There is no name "1" being bound here. val 1 = 2 is a pattern-matching expression, in much the same way val (x,2) = (1,2) binds x to 1 (and would throw a MatchError if the second element were not thet same). It's allowed because there's no real reason to add a special case to forbid it; this way val pattern matching works (almost) exactly the same way as match pattern-matching.
There are usually two factors in this kind of decision:
There are many bugs in Scalac that are much higher priority, and bug fixing resources are limited. This behavior is benign and therefore low priority.
There's a long term cost to any increases in the complexity of the language specification, and the current behavior is consistent with the spec. Once things start getting special cased, there can be an avalanche effect.
It's some combination of these two.
Update. Here's what seems strange to me:
val pair = (1, 2)
object Foo
object Bar
val (1, 2) = pair // Pattern matching on constants 1 and 2
val (Foo, Bar) = pair // Pattern matching on stable ids Foo and Bar
val (foo, bar) = pair // Binds foo and bar because they are lowercase
val 1 = 1 // Pattern matching on constant 1
val Foo = 1 // *Not* pattern matching; binds Foo
If val 1 = 1 is pattern matching, then why should val Foo = 1 bind Foo rather than pattern match?
Update 2. Daniel Sobral pointed out that this is a special exception, and Martin Odersky recently wrote the same.
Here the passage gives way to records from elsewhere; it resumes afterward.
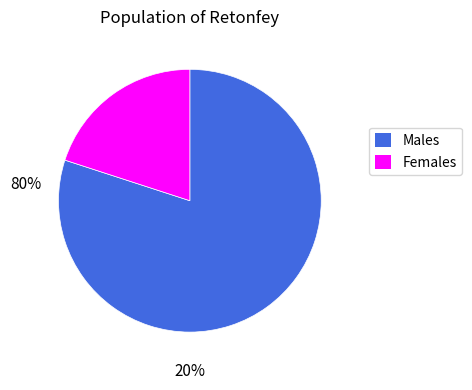

Is there a majority slice in this chart?

Yes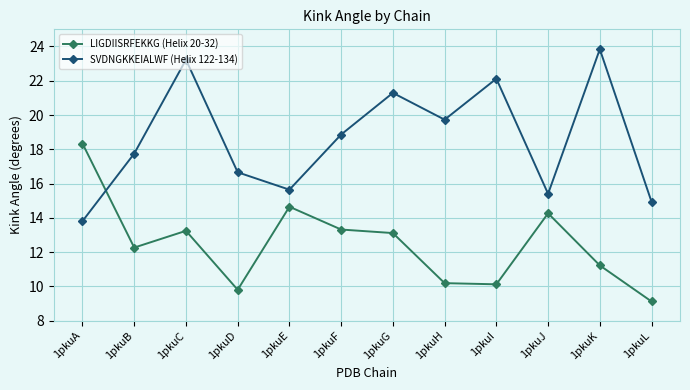

What is the difference between the second highest and minimum values in the SVDNGKKEIALWF (Helix 122-134) series?

9.4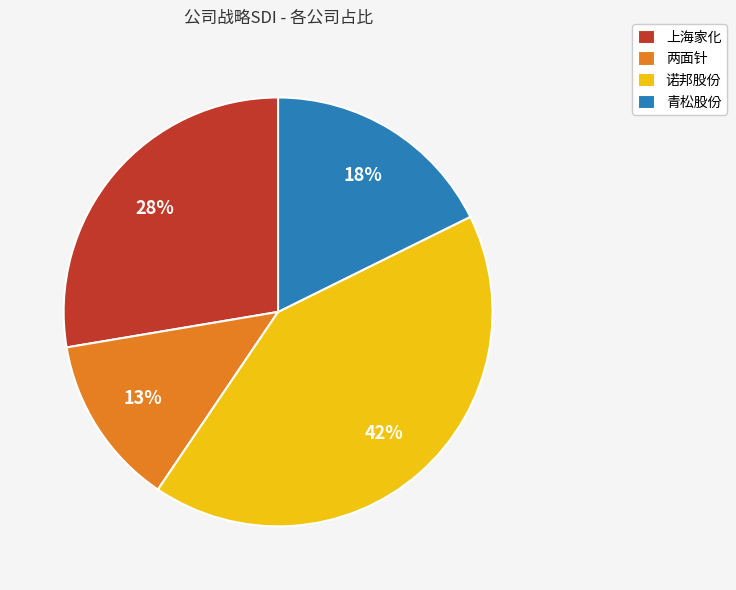

To the nearest percent, what is the difference between the largest and smallest slice percentages?

29%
Here's a few examples to show how the LHS of an assignment is more than just a name:
val pair = (1, 2)
val (a1, b1) = pair // LHS of the = is a pattern
val (1, b2) = pair // okay, b2 is bound the the value 2
val (0, b3) = pair // MatchError, as 0 != 1
val a4 = 1 // okay, a4 is bound to the value 1
val 1 = 1 // okay, but useless, no names are bound
val a # 1 = 1 // well, we can bind a name to a pattern with #
val 1 = 0 // MatchError
As always, you can use backticks to escape the name. I see no problem in supporting such names – either you use them and they work for you or they do not work for you, and you don’t use them.